New research provides some surprising evidence regarding a perennial issue that bedevils capital projects: how to avoid cost underestimates that can lead to budget-busting cost overruns.
Commonly proffered advice for avoiding overruns addresses decision-makers’ tendency to escalate their commitment to undertakings that they themselves launched, even when they later face soaring expenditures. Avoid the escalation problem, the counsel goes, by choosing someone other than the original manager — someone less attached to the project — to decide on continued funding.
That would seem to be plain common sense. After all, if the party responsible for providing an undertaking’s original dollar estimate knows that someone not involved in the launch decision will later be deciding the project’s fate, wouldn’t that constrain a tendency to understate its cost?
Yet the new research, published in the May/June issue of The Accounting Review, an American Accounting Association journal, suggests otherwise.
“On the one hand, the prospect of facing a new superior at the continuation stage could make subordinates more cautious about understating costs in their initial budget proposals,” acknowledge the co-authors of the new study, Alexander Brüggen of Maastricht University and Joan L. Luft of Michigan State University
“They might anticipate that superiors who originally funded the projects would be sufficiently committed to them to overlook moderate cost overruns when deciding about continuing funding, but [that] new superiors would be more critical and more likely to cut off funding if the projects’ performance diverges too much from the subordinates’ predictions.”
On the other hand, the professors continue, “the prospect of a new, non-committed, critical superior making the continuation decision could decrease subordinates’ expectations of continuation funding and/or increase their uncertainty about this funding. As a result, subordinates under changing superiors could discount possible later-period reputation payoffs from accurate initial forecasting and focus primarily on gaining initial funding by understating costs.”
Indeed, an experiment the professors conducted to test the two alternatives suggests the latter to be the case. It involved 84 business students who interacted in groups of three over a computer network. The subjects were randomly assigned to be either subordinates or superiors throughout the experiment, which consisted of seven rounds and lasted about an hour.

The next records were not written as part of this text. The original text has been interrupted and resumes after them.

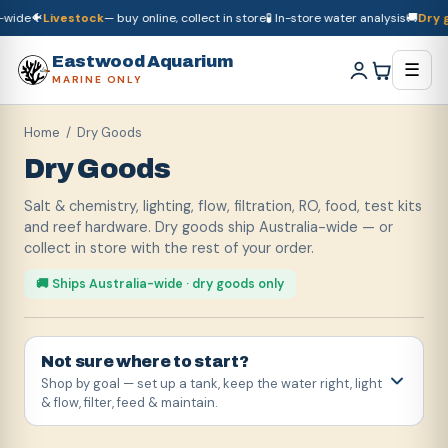
e
🐠
Livestock
— buy online, collect in store
🧪 In-store water analysis
🚚
Dry good
🚚
Dry goods
ship Australia-wide
🐠
Livestock
— buy online, collect in store

Eastwood Aquarium
☰
MARINE ONLY
Home
/ Dry Goods
Dry Goods
Salt & chemistry, lighting, flow, filtration, RO, food, test kits
and reef hardware. Dry goods ship Australia-wide — or
collect in store with the rest of your order.
🚚 Ships Australia-wide · dry goods only
Not sure where to start?
Shop by goal — set up a tank, keep the water right, light
& flow, filter, feed & maintain.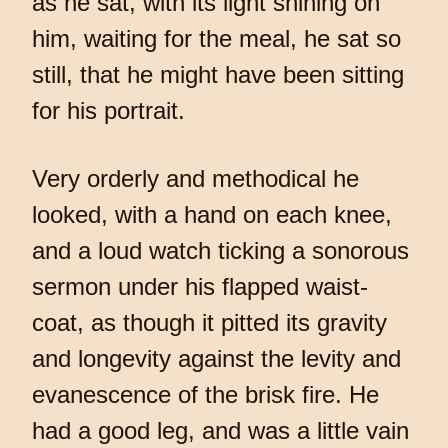
as he sat, with its light shining on
him, waiting for the meal, he sat so
still, that he might have been sitting
for his portrait.
Very orderly and methodical he
looked, with a hand on each knee,
and a loud watch ticking a sonorous
sermon under his flapped waist-
coat, as though it pitted its gravity
and longevity against the levity and
evanescence of the brisk fire. He
had a good leg, and was a little vain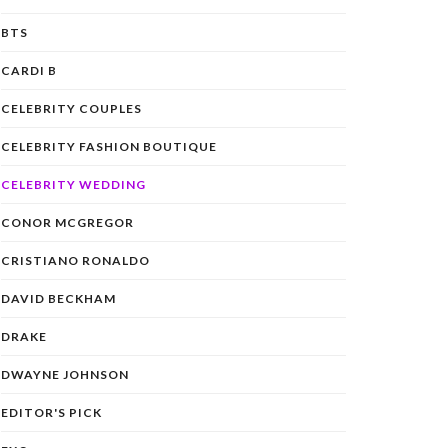
BTS
CARDI B
CELEBRITY COUPLES
CELEBRITY FASHION BOUTIQUE
CELEBRITY WEDDING
CONOR MCGREGOR
CRISTIANO RONALDO
DAVID BECKHAM
DRAKE
DWAYNE JOHNSON
EDITOR'S PICK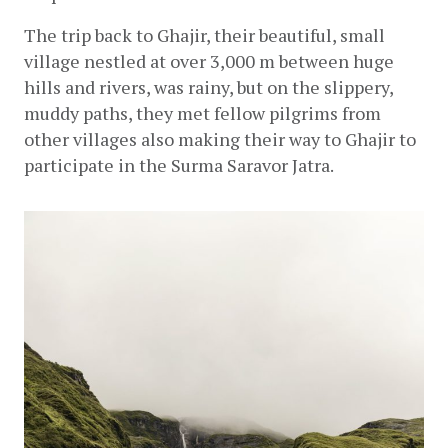
The trip back to Ghajir, their beautiful, small 
village nestled at over 3,000 m between huge 
hills and rivers, was rainy, but on the slippery, 
muddy paths, they met fellow pilgrims from 
other villages also making their way to Ghajir to 
participate in the Surma Saravor Jatra.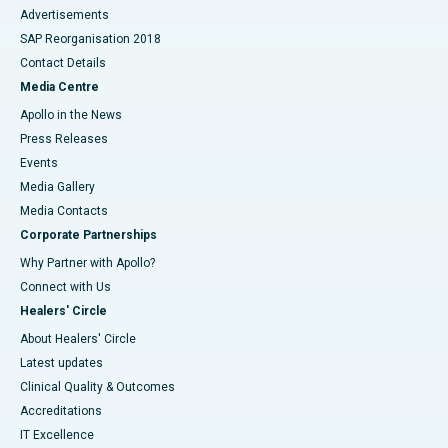
Advertisements
SAP Reorganisation 2018
Contact Details
Media Centre
Apollo in the News
Press Releases
Events
Media Gallery
​​​​​​​Media Contacts
Corporate Partnerships
Why Partner with Apollo?
Connect with Us
Healers' Circle
About Healers' Circle
Latest updates
Clinical Quality & Outcomes
Accreditations
IT Excellence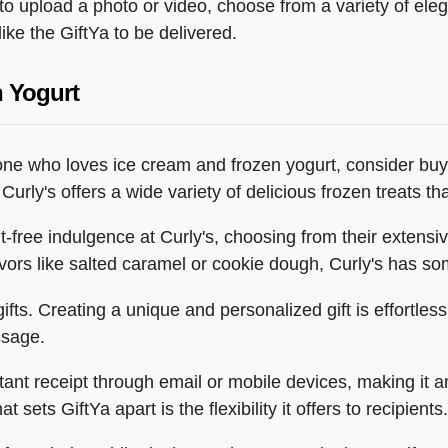
y to upload a photo or video, choose from a variety of e
ike the GiftYa to be delivered.
n Yogurt
omeone who loves ice cream and frozen yogurt, consider bu
urly's offers a wide variety of delicious frozen treats th
ilt-free indulgence at Curly's, choosing from their exten
lavors like salted caramel or cookie dough, Curly's has s
fts. Creating a unique and personalized gift is effortless
ssage.
stant receipt through email or mobile devices, making it 
 sets GiftYa apart is the flexibility it offers to recipients.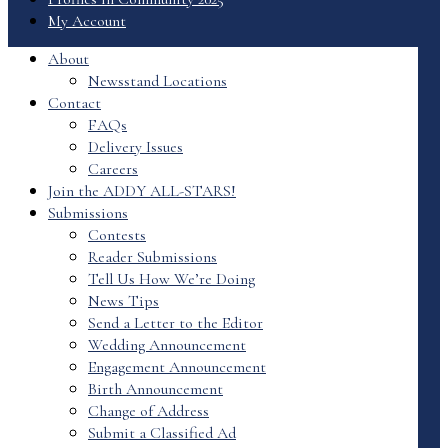
My Account
About
Newsstand Locations
Contact
FAQs
Delivery Issues
Careers
Join the ADDY ALL-STARS!
Submissions
Contests
Reader Submissions
Tell Us How We’re Doing
News Tips
Send a Letter to the Editor
Wedding Announcement
Engagement Announcement
Birth Announcement
Change of Address
Submit a Classified Ad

In each round, two subordinates were directed to separately propose a capital project to the same superior, who chose to pursue one or the other. Both subordinates and superiors were compensated principally through a percentage of the realized profit per funded project, as determined by the difference between project revenue and cost.
Of primary interest to superiors, then, was to select projects that would yield the greatest profit. Of primary concern to subordinates was to get their projects chosen, which would motivate them to forecast the lowest possible cost (since cost would largely decide whether they were funded).
Unknown to superiors, subordinates each received private information on what their project would likely cost, an estimate that would guide their prediction to the superior. Superiors and subordinates also learned, midway through each round, how much the project was actually costing, at which point a decision would be made on whether to continue funding it.
Half of the subordinates had been informed at the outset that mid-course determinations would be made by the same superiors who originally chose to fund projects. The other half had been told that the mid-course determination would be made by a different executive.
Unsurprisingly, the more subordinates understated their costs, the more likely superiors were to choose their projects. But much more surprisingly, the biggest understatements occurred among subordinates who’d been told that a different executive would make the continued funding decision. In fact, the average gap was 45% higher for that group than for the group that was told that the original executive would make the decision.
The results “provide an important caveat to the previous literature’s observation that the practice of changing decision-makers improves capital budgeting performance by limiting the continuation of poorly performing projects,” the professors wrote.